* [THE INPUT]

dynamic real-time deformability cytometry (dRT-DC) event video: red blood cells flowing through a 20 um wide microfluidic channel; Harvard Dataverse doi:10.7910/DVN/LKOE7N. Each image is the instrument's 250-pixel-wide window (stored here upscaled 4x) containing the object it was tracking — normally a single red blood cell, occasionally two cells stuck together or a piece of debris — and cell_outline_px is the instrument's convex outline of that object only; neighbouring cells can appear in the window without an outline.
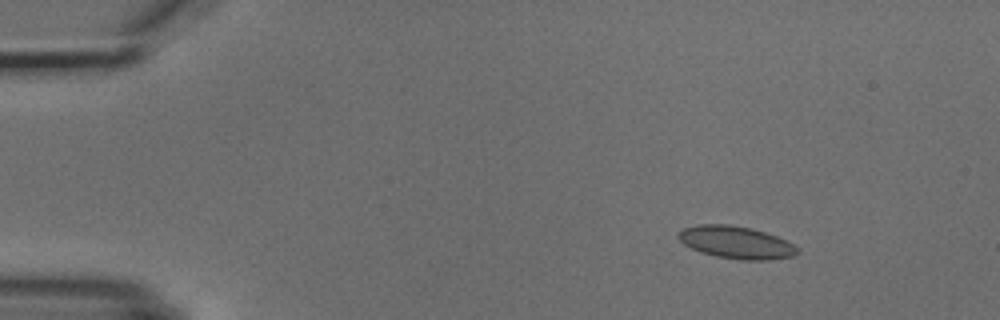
{"species": "common noctule bat (a hibernating species)", "species_latin": "Nyctalus noctula", "temperature_condition": "cold", "stored_images_in_passage": 6, "camera_frame_rate_fps": 3000, "um_per_image_px": 0.085, "animal": {"sex": "male", "body_mass_g": 18.8}, "frame": {"image": 1, "passage_image": 2, "time_ms": 1.0, "image_size_px": [1000, 320], "cell_outline_px": [[800, 252], [792, 256], [768, 260], [740, 260], [716, 256], [700, 252], [684, 244], [676, 236], [684, 228], [696, 224], [728, 224], [752, 228], [776, 236], [800, 248]], "centroid_in_image_um": [62.57, 20.6], "position_along_channel_um": 22.4, "area_um2": 22.48}}
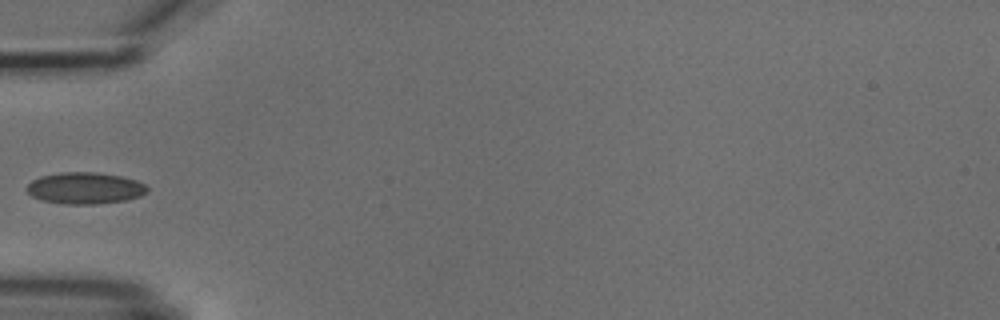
{"frame": {"image": 2, "passage_image": 5, "time_ms": 4.667, "image_size_px": [1000, 320], "cell_outline_px": [[148, 192], [140, 196], [124, 200], [96, 204], [64, 204], [40, 200], [32, 196], [24, 188], [32, 180], [40, 176], [60, 172], [96, 172], [120, 176], [136, 180], [144, 184], [148, 188]], "centroid_in_image_um": [7.19, 15.99], "position_along_channel_um": 77.8, "area_um2": 22.25}}
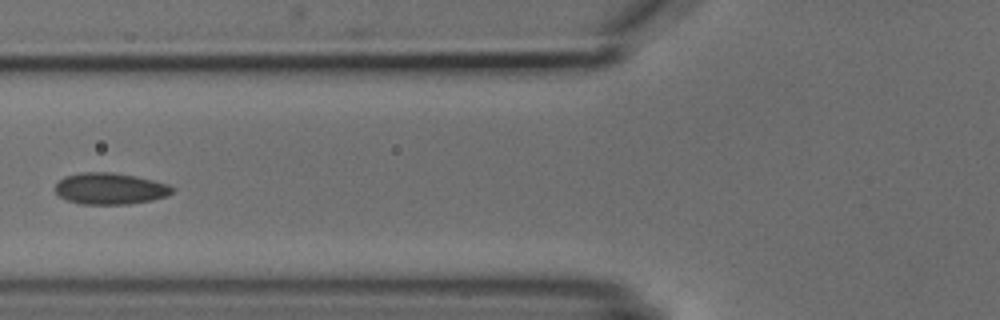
{"frame": {"image": 3, "passage_image": 6, "time_ms": 5.667, "image_size_px": [1000, 320], "cell_outline_px": [[172, 192], [168, 196], [152, 200], [128, 204], [80, 204], [68, 200], [60, 196], [56, 192], [56, 184], [64, 176], [80, 172], [112, 172], [136, 176], [168, 184], [172, 188]], "centroid_in_image_um": [9.35, 16.03], "position_along_channel_um": 116.4, "area_um2": 21.39}}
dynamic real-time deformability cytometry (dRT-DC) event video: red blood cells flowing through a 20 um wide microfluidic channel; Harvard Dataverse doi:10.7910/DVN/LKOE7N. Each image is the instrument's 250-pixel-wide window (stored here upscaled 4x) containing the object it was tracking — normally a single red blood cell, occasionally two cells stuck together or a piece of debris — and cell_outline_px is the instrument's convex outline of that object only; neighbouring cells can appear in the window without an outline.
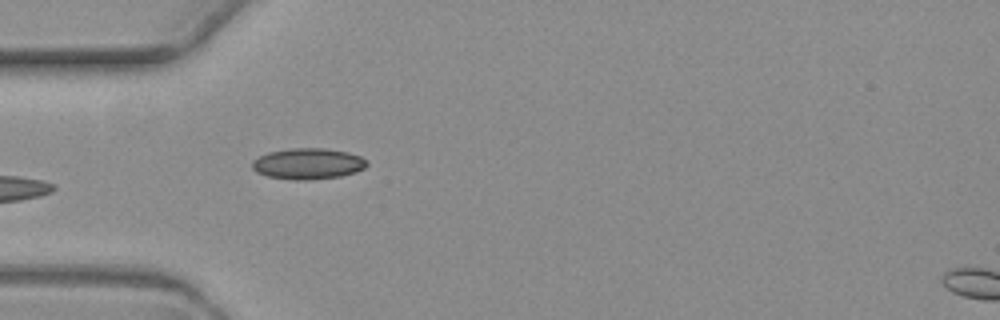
{"species": "common noctule bat (a hibernating species)", "species_latin": "Nyctalus noctula", "temperature_condition": "warm", "stored_images_in_passage": 3, "camera_frame_rate_fps": 3000, "um_per_image_px": 0.085, "animal": {"sex": "female", "body_mass_g": 19.3, "forearm_length_mm": 54.1}, "frame": {"image": 1, "passage_image": 2, "time_ms": 1.0, "image_size_px": [1000, 320], "cell_outline_px": [[368, 164], [364, 168], [340, 176], [312, 180], [292, 180], [268, 176], [256, 172], [252, 168], [252, 160], [268, 152], [288, 148], [324, 148], [348, 152], [360, 156]], "centroid_in_image_um": [26.13, 13.91], "position_along_channel_um": 58.9, "area_um2": 20.69}}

* [REQUIRED WORK]
Give an exact copy of the material, leaving out every picture.

* [SOLUTION BELOW]
dynamic real-time deformability cytometry (dRT-DC) event video: red blood cells flowing through a 20 um wide microfluidic channel; Harvard Dataverse doi:10.7910/DVN/LKOE7N. Each image is the instrument's 250-pixel-wide window (stored here upscaled 4x) containing the object it was tracking — normally a single red blood cell, occasionally two cells stuck together or a piece of debris — and cell_outline_px is the instrument's convex outline of that object only; neighbouring cells can appear in the window without an outline.
{"species": "common noctule bat (a hibernating species)", "species_latin": "Nyctalus noctula", "temperature_condition": "cold", "stored_images_in_passage": 6, "camera_frame_rate_fps": 3000, "um_per_image_px": 0.085, "animal": {"sex": "male", "body_mass_g": 18.8}, "frame": {"image": 1, "passage_image": 2, "time_ms": 1.0, "image_size_px": [1000, 320], "cell_outline_px": [[800, 252], [792, 256], [768, 260], [740, 260], [716, 256], [700, 252], [684, 244], [676, 236], [684, 228], [696, 224], [728, 224], [752, 228], [776, 236], [800, 248]], "centroid_in_image_um": [62.57, 20.6], "position_along_channel_um": 22.4, "area_um2": 22.48}}
{"frame": {"image": 2, "passage_image": 5, "time_ms": 4.667, "image_size_px": [1000, 320], "cell_outline_px": [[148, 192], [140, 196], [124, 200], [96, 204], [64, 204], [40, 200], [32, 196], [24, 188], [32, 180], [40, 176], [60, 172], [96, 172], [120, 176], [136, 180], [144, 184], [148, 188]], "centroid_in_image_um": [7.19, 15.99], "position_along_channel_um": 77.8, "area_um2": 22.25}}
{"frame": {"image": 3, "passage_image": 6, "time_ms": 5.667, "image_size_px": [1000, 320], "cell_outline_px": [[172, 192], [168, 196], [152, 200], [128, 204], [80, 204], [68, 200], [60, 196], [56, 192], [56, 184], [64, 176], [80, 172], [112, 172], [136, 176], [168, 184], [172, 188]], "centroid_in_image_um": [9.35, 16.03], "position_along_channel_um": 116.4, "area_um2": 21.39}}
dynamic real-time deformability cytometry (dRT-DC) event video: red blood cells flowing through a 20 um wide microfluidic channel; Harvard Dataverse doi:10.7910/DVN/LKOE7N. Each image is the instrument's 250-pixel-wide window (stored here upscaled 4x) containing the object it was tracking — normally a single red blood cell, occasionally two cells stuck together or a piece of debris — and cell_outline_px is the instrument's convex outline of that object only; neighbouring cells can appear in the window without an outline.
{"species": "common noctule bat (a hibernating species)", "species_latin": "Nyctalus noctula", "temperature_condition": "warm", "stored_images_in_passage": 3, "camera_frame_rate_fps": 3000, "um_per_image_px": 0.085, "animal": {"sex": "female", "body_mass_g": 19.3, "forearm_length_mm": 54.1}, "frame": {"image": 1, "passage_image": 2, "time_ms": 1.0, "image_size_px": [1000, 320], "cell_outline_px": [[368, 164], [364, 168], [340, 176], [312, 180], [292, 180], [268, 176], [256, 172], [252, 168], [252, 160], [268, 152], [288, 148], [324, 148], [348, 152], [360, 156]], "centroid_in_image_um": [26.13, 13.91], "position_along_channel_um": 58.9, "area_um2": 20.69}}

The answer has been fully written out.